Whitman's free use of the speech of the common people is doubtless offensive to a fastidious literary taste. Such phrases as "I will be even with you," "what would it amount to," "give in," "not one jot less;" "young fellows," "old fellows," "stuck up," "every bit as much," "week in and week out," and a thousand others, would jar on the page of any other poet more than on his.
XXVII
William Rossetti says his language has a certain ultimate quality. Another critic speaks of his absolute use of language. Colonel Ingersoll credits him with more supreme words than have been uttered by any other man of our time.
The power to use words was in Whitman's eyes a divine power, and was bought with a price:—
"For only at last after many years, after chastity, friendship, procreation, prudence, and nakedness,
After treading ground, and breasting river and lake,
After a loosen'd throat, after absorbing eras, temperaments, races, after knowledge, freedom, crimes,
After complete faith, after clarifying elevations and removing obstructions,
After these and more, it is just possible there comes to a man, a woman, the divine power to speak words."

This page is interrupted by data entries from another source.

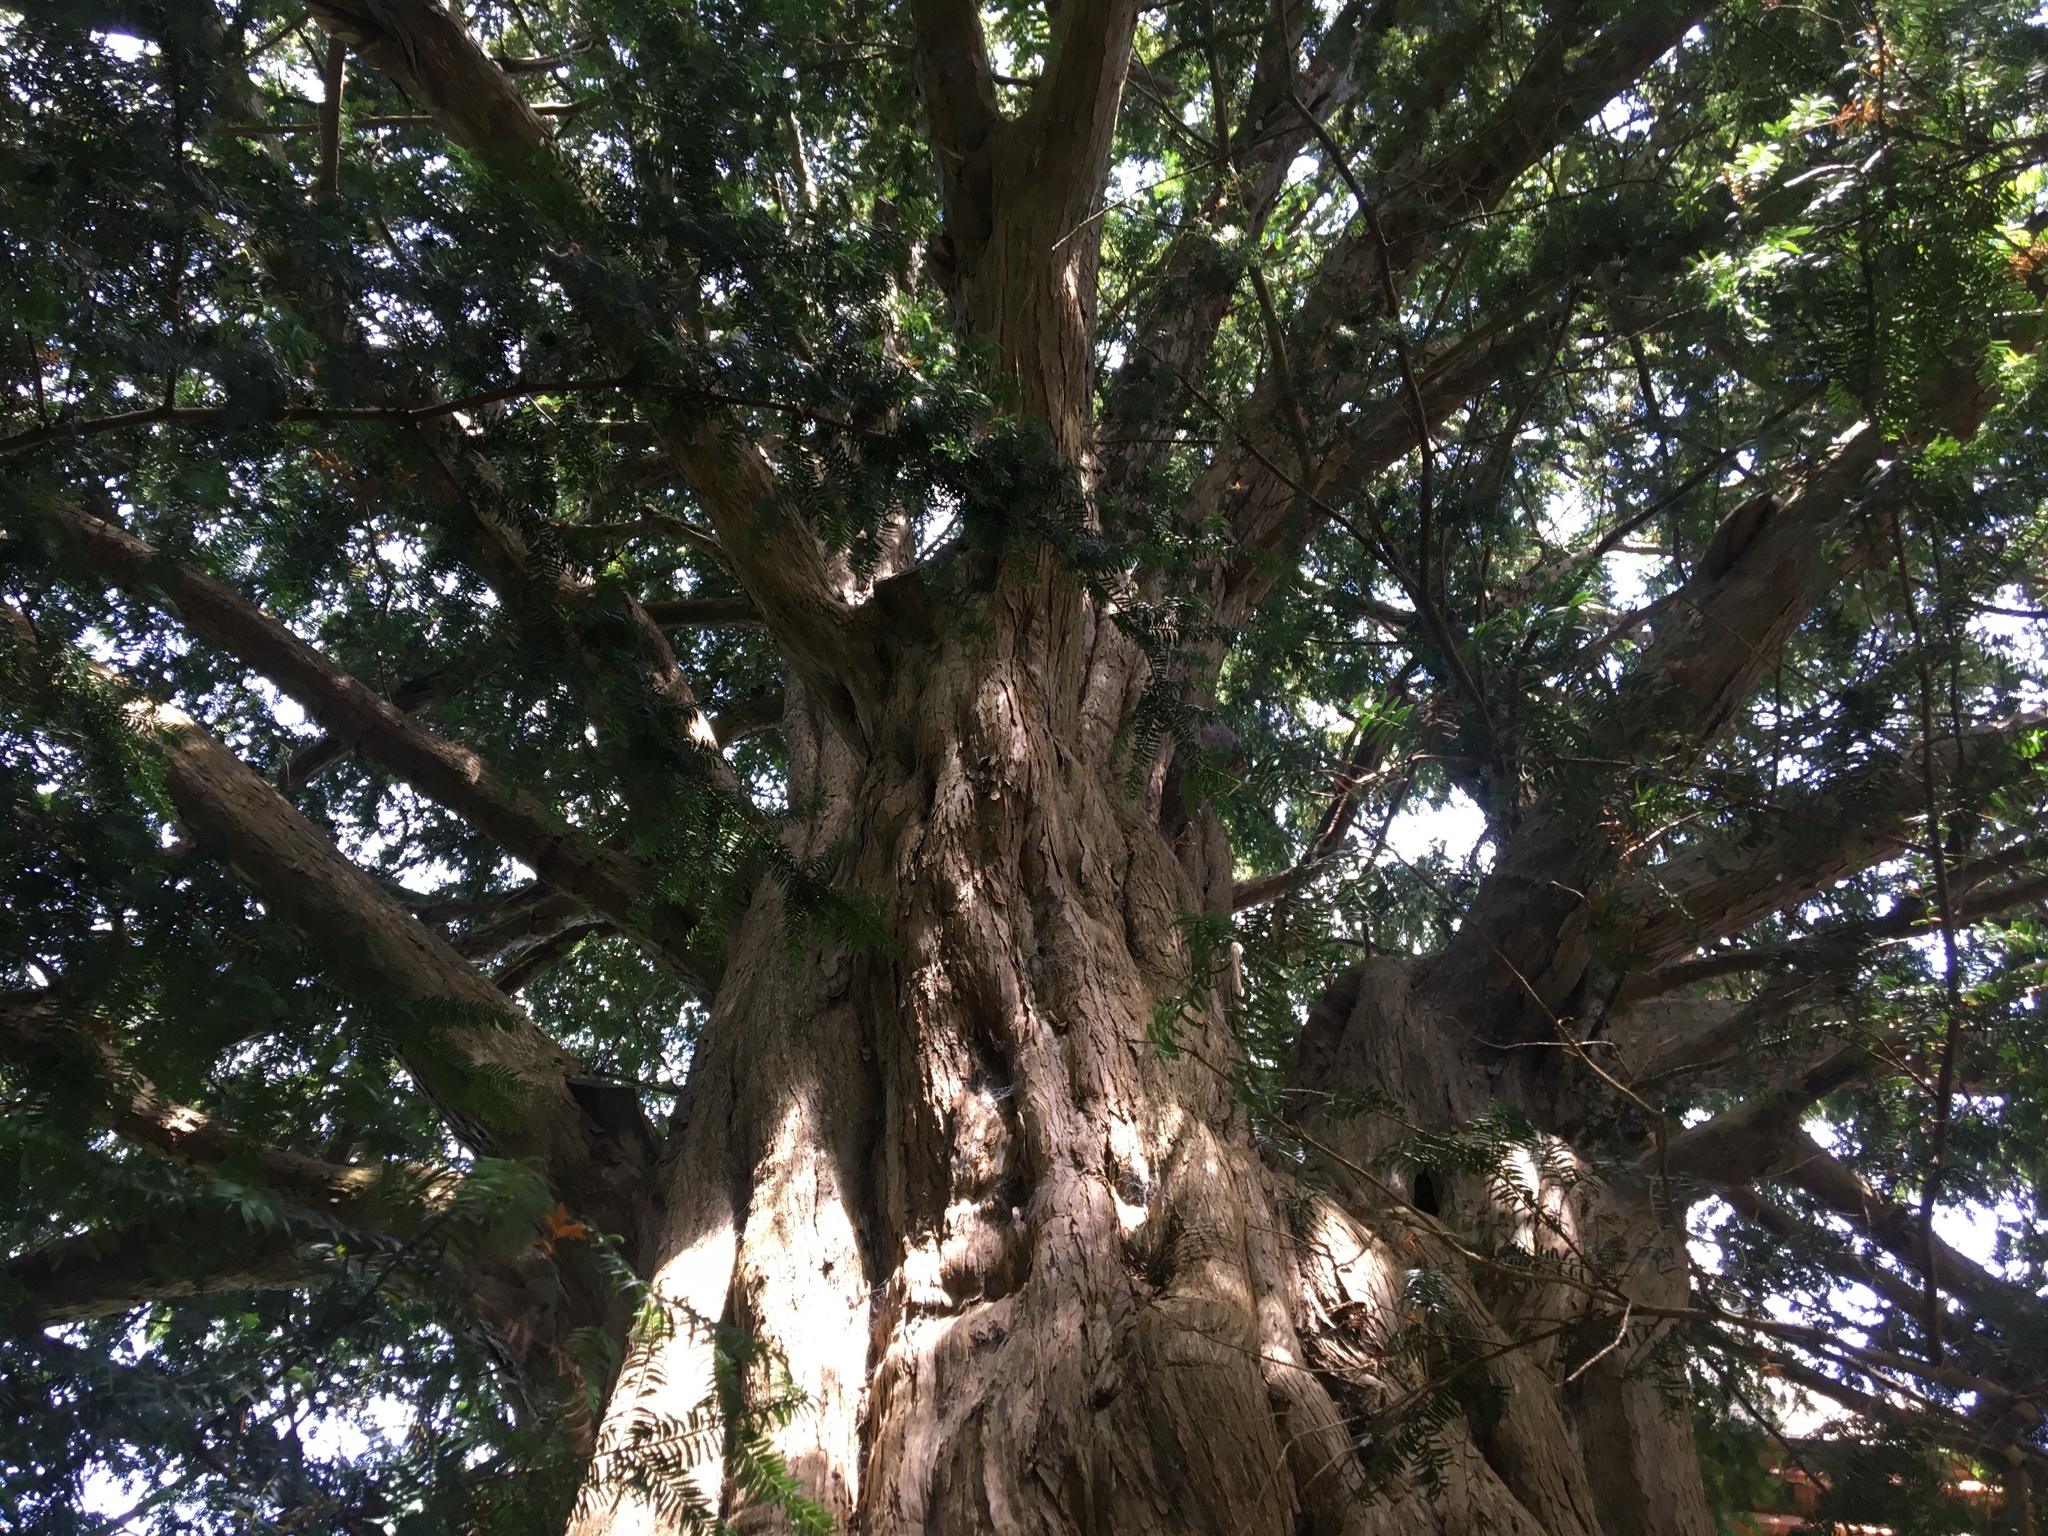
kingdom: Plantae
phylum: Tracheophyta
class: Pinopsida
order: Pinales
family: Taxaceae
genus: Taxus
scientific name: Taxus baccata
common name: Yew
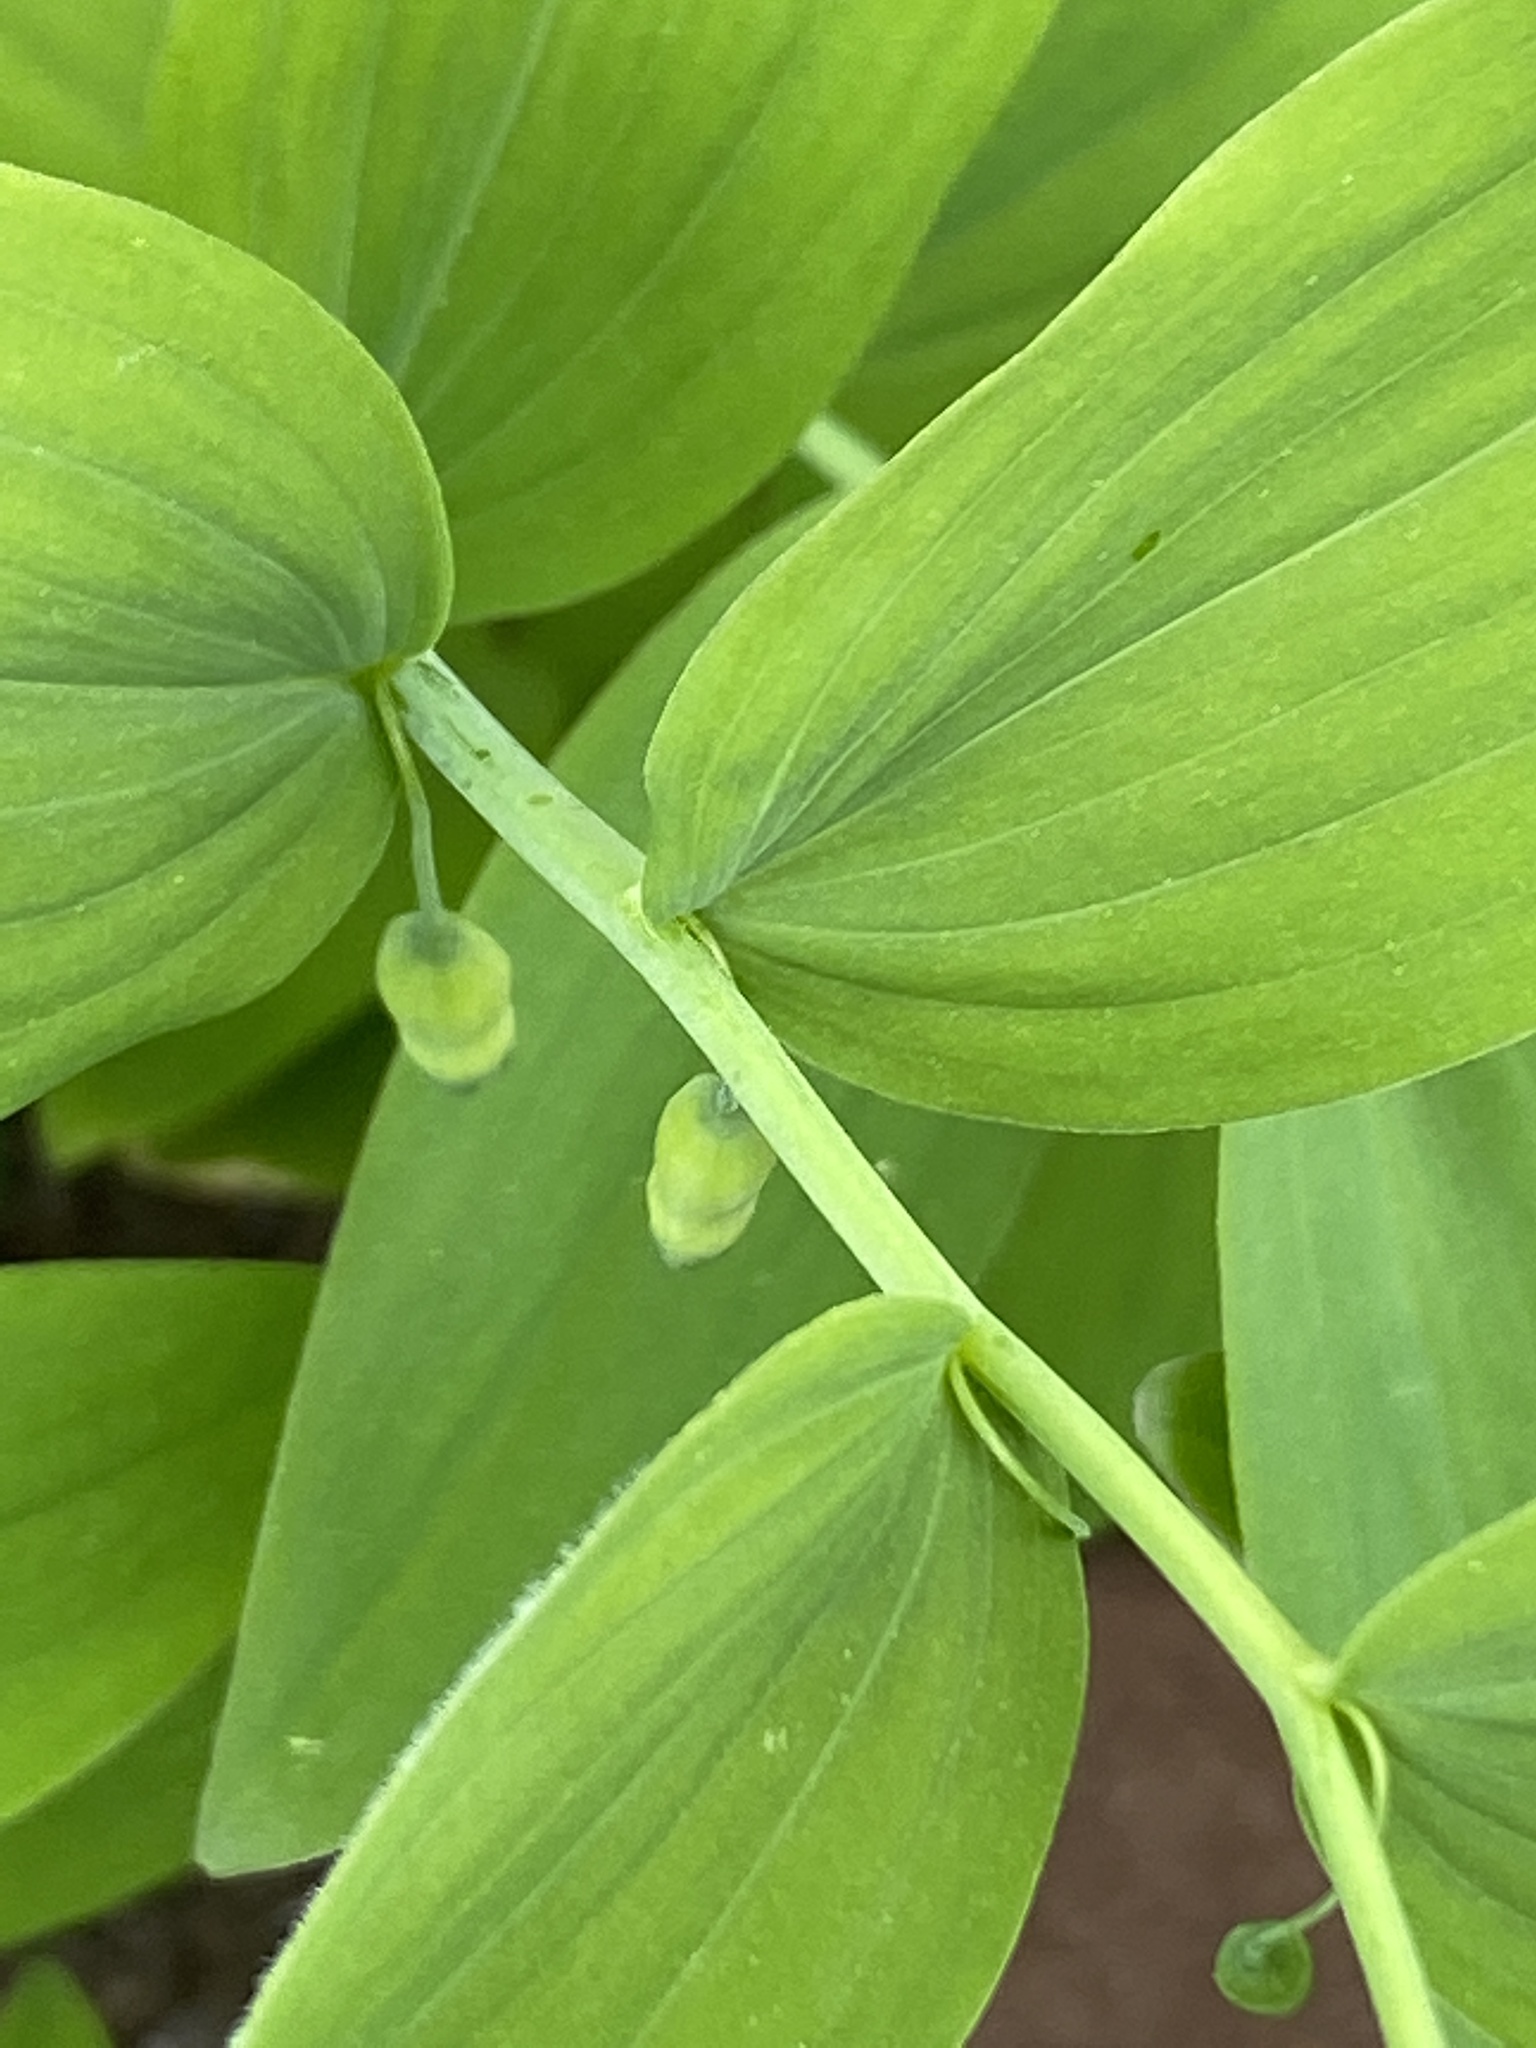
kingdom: Plantae
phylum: Tracheophyta
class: Liliopsida
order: Asparagales
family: Asparagaceae
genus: Polygonatum
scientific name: Polygonatum pubescens
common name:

Whitman's sense of composition and his rare artistic faculty of using language are seen, as John Addington Symonds says, in the "countless clear and perfect phrases" "which are hung, like golden medals of consummate workmanship and incised form, in rich clusters over every poem he produced. And, what he aimed at above all, these phrases are redolent of the very spirit of the emotions they suggest, communicate the breadth and largeness of the natural things they indicate, embody the essence of realities in living words which palpitate and burn forever."
The great poet is always more or less the original, the abysmal man. He is face to face with universal laws and conditions. He speaks out of a greater exaltation of sentiment than the prose-writer. He takes liberties; he speaks for all men; he is a bird on "pinions free."
XXVIII
In saying or implying that Whitman's aim was not primarily literary or artistic, I am liable to be misunderstood; and when Whitman himself says, "No one will get at my verses who insists upon viewing them as a literary performance, or attempt at such performance, or as aiming mainly toward art or æstheticism," he exposes himself to the same misconception. It is the literary and poetic value of his verses alone that can save them. Their philosophy, their democracy, their vehement patriotism, their religious ardor, their spirit of comradeship, or what not, will not alone suffice. All depends upon the manner in which these things are presented to us. Do we get the reality, or words about the reality? No matter what the content of the verse, unless into the whole is breathed the breath of the true creative artist they will surely perish. Oblivion awaits every utterance not touched with the life of the spirit. Whitman was as essentially an artist as was Shakespeare or Dante; his work shows the same fusion of imagination, will, emotion, personality; it carries the same quality of real things,—not the same shaping, constructive power, but the same quickening, stimulating power, the same magic use of words. The artist in him is less conscious of itself, is less differentiated from the man, than in the other poets. He objected to having his work estimated for its literary value alone, but in so doing he used the word in a narrow sense.